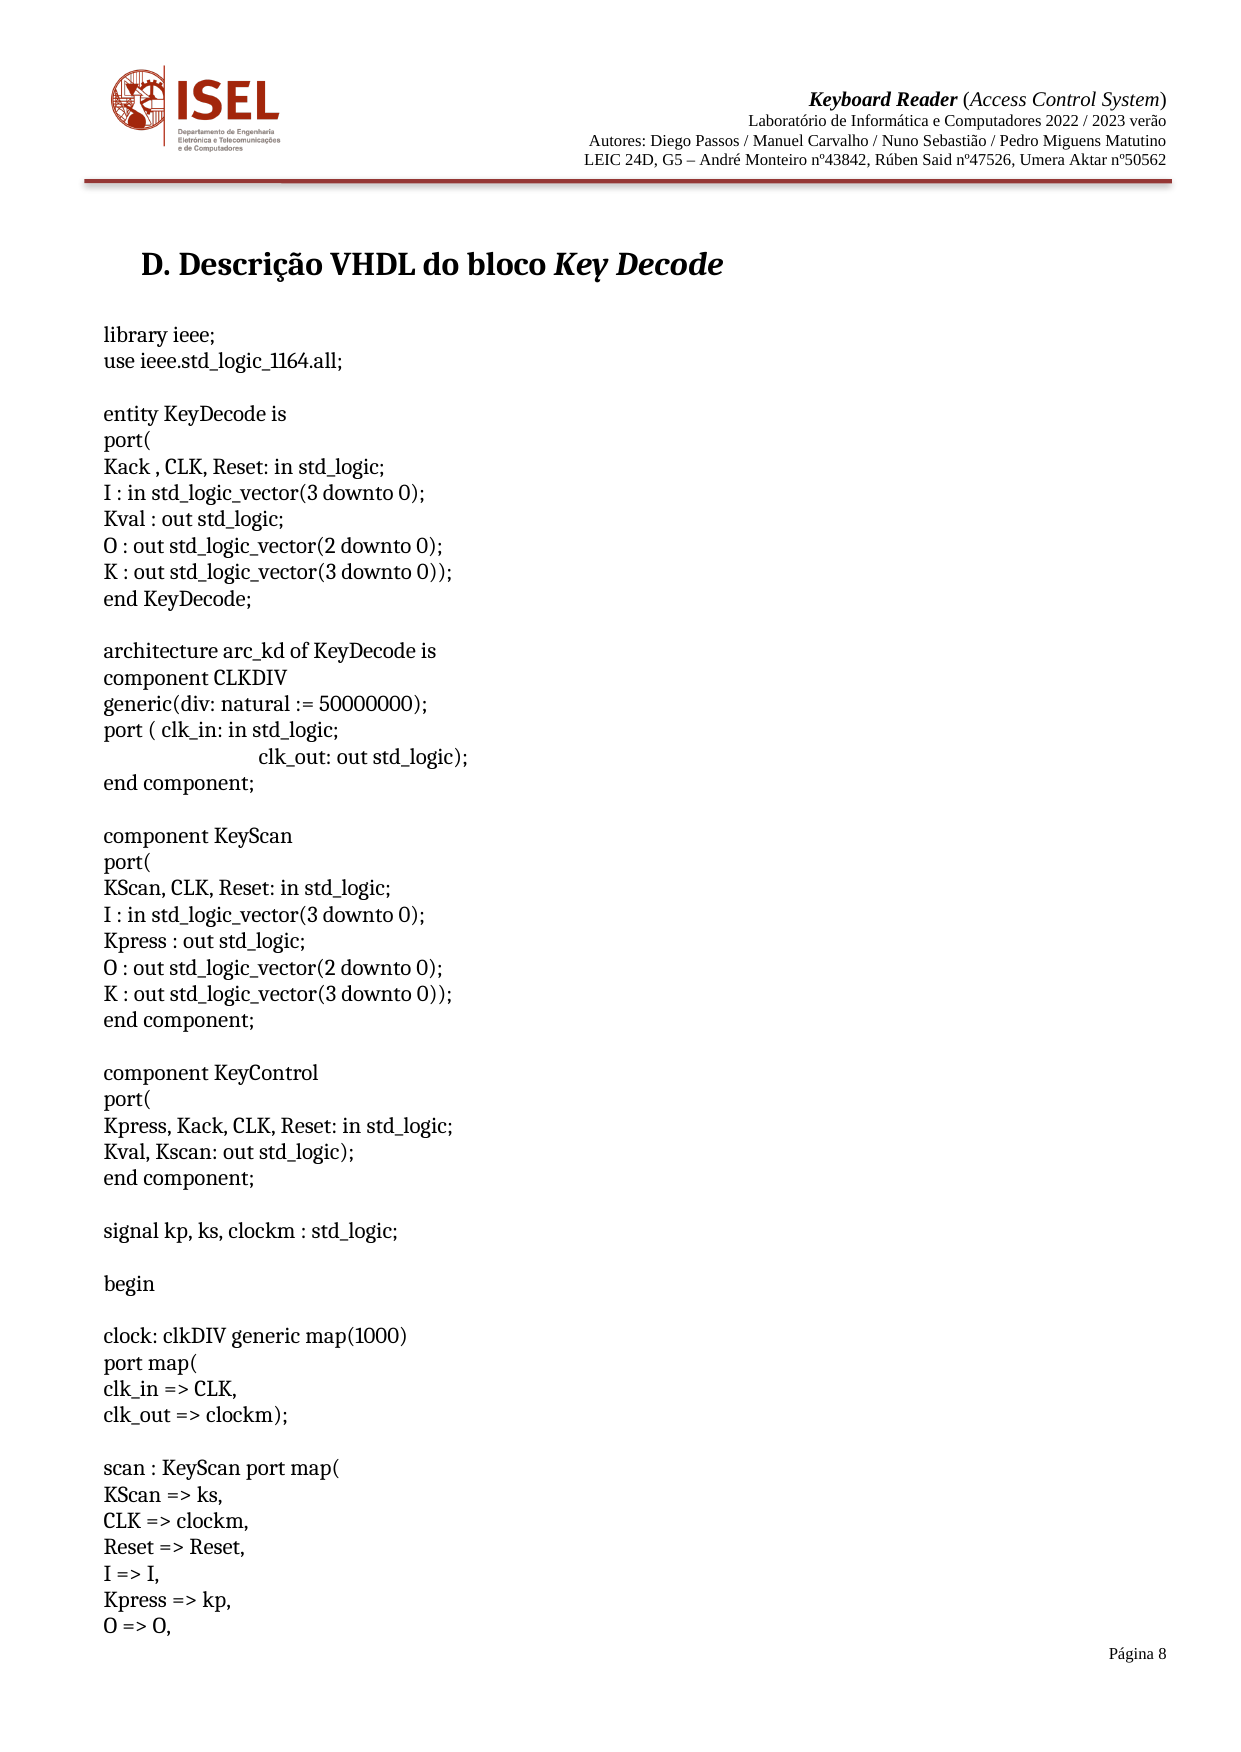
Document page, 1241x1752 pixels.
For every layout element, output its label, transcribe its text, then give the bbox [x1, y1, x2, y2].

text library ieee; [103, 322, 1166, 348]
text Kval, Kscan: out std_logic); [103, 1139, 1166, 1165]
text KScan => ks, [103, 1481, 1166, 1508]
text Reset => Reset, [103, 1534, 1166, 1560]
text clk_in => CLK, [103, 1376, 1166, 1402]
text clock: clkDIV generic map(1000) [103, 1323, 1166, 1349]
text O : out std_logic_vector(2 downto 0); [103, 533, 1166, 559]
text entity KeyDecode is [103, 401, 1166, 427]
text port( [103, 427, 1166, 453]
text end component; [103, 1007, 1166, 1033]
text Kpress : out std_logic; [103, 928, 1166, 954]
text clk_out: out std_logic); [103, 743, 1166, 770]
text end KeyDecode; [103, 585, 1166, 612]
text begin [103, 1271, 1166, 1297]
text I : in std_logic_vector(3 downto 0); [103, 480, 1166, 506]
text component CLKDIV [103, 664, 1166, 691]
picture [89, 43, 302, 174]
text scan : KeyScan port map( [103, 1455, 1166, 1481]
text I : in std_logic_vector(3 downto 0); [103, 902, 1166, 928]
text port( [103, 849, 1166, 875]
list Descrição VHDL do bloco Key Decode [141, 245, 1166, 283]
text clk_out => clockm); [103, 1402, 1166, 1429]
text port ( clk_in: in std_logic; [103, 717, 1166, 743]
text end component; [103, 1165, 1166, 1191]
text Kpress => kp, [103, 1587, 1166, 1613]
text component KeyScan [103, 822, 1166, 849]
text Kval : out std_logic; [103, 506, 1166, 533]
text CLK => clockm, [103, 1508, 1166, 1534]
text K : out std_logic_vector(3 downto 0)); [103, 559, 1166, 585]
text port map( [103, 1349, 1166, 1376]
text O => O, [103, 1613, 1166, 1639]
text generic(div: natural := 50000000); [103, 691, 1166, 717]
text architecture arc_kd of KeyDecode is [103, 638, 1166, 664]
text end component; [103, 770, 1166, 796]
text signal kp, ks, clockm : std_logic; [103, 1218, 1166, 1244]
text Kack , CLK, Reset: in std_logic; [103, 453, 1166, 480]
text Kpress, Kack, CLK, Reset: in std_logic; [103, 1112, 1166, 1139]
text K : out std_logic_vector(3 downto 0)); [103, 981, 1166, 1007]
text component KeyControl [103, 1060, 1166, 1086]
text port( [103, 1086, 1166, 1112]
text I => I, [103, 1560, 1166, 1587]
text KScan, CLK, Reset: in std_logic; [103, 875, 1166, 902]
text use ieee.std_logic_1164.all; [103, 348, 1166, 374]
text O : out std_logic_vector(2 downto 0); [103, 954, 1166, 981]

::::

**Action item**
The records above are to be quoted exactly, with all pictures left out.

**Expected answer**
Document page, 1241x1752 pixels.
For every layout element, output its label, transcribe its text, then give the bbox [x1, y1, x2, y2].

text library ieee; [103, 322, 1166, 348]
text Kval, Kscan: out std_logic); [103, 1139, 1166, 1165]
text KScan => ks, [103, 1481, 1166, 1508]
text Reset => Reset, [103, 1534, 1166, 1560]
text clk_in => CLK, [103, 1376, 1166, 1402]
text clock: clkDIV generic map(1000) [103, 1323, 1166, 1349]
text O : out std_logic_vector(2 downto 0); [103, 533, 1166, 559]
text entity KeyDecode is [103, 401, 1166, 427]
text port( [103, 427, 1166, 453]
text end component; [103, 1007, 1166, 1033]
text Kpress : out std_logic; [103, 928, 1166, 954]
text clk_out: out std_logic); [103, 743, 1166, 770]
text end KeyDecode; [103, 585, 1166, 612]
text begin [103, 1271, 1166, 1297]
text I : in std_logic_vector(3 downto 0); [103, 480, 1166, 506]
text component CLKDIV [103, 664, 1166, 691]
picture [89, 43, 302, 174]
text scan : KeyScan port map( [103, 1455, 1166, 1481]
text I : in std_logic_vector(3 downto 0); [103, 902, 1166, 928]
text port( [103, 849, 1166, 875]
list Descrição VHDL do bloco Key Decode [141, 245, 1166, 283]
text clk_out => clockm); [103, 1402, 1166, 1429]
text port ( clk_in: in std_logic; [103, 717, 1166, 743]
text end component; [103, 1165, 1166, 1191]
text Kpress => kp, [103, 1587, 1166, 1613]
text component KeyScan [103, 822, 1166, 849]
text Kval : out std_logic; [103, 506, 1166, 533]
text CLK => clockm, [103, 1508, 1166, 1534]
text K : out std_logic_vector(3 downto 0)); [103, 559, 1166, 585]
text port map( [103, 1349, 1166, 1376]
text O => O, [103, 1613, 1166, 1639]
text generic(div: natural := 50000000); [103, 691, 1166, 717]
text architecture arc_kd of KeyDecode is [103, 638, 1166, 664]
text end component; [103, 770, 1166, 796]
text signal kp, ks, clockm : std_logic; [103, 1218, 1166, 1244]
text Kack , CLK, Reset: in std_logic; [103, 453, 1166, 480]
text Kpress, Kack, CLK, Reset: in std_logic; [103, 1112, 1166, 1139]
text K : out std_logic_vector(3 downto 0)); [103, 981, 1166, 1007]
text component KeyControl [103, 1060, 1166, 1086]
text port( [103, 1086, 1166, 1112]
text I => I, [103, 1560, 1166, 1587]
text KScan, CLK, Reset: in std_logic; [103, 875, 1166, 902]
text use ieee.std_logic_1164.all; [103, 348, 1166, 374]
text O : out std_logic_vector(2 downto 0); [103, 954, 1166, 981]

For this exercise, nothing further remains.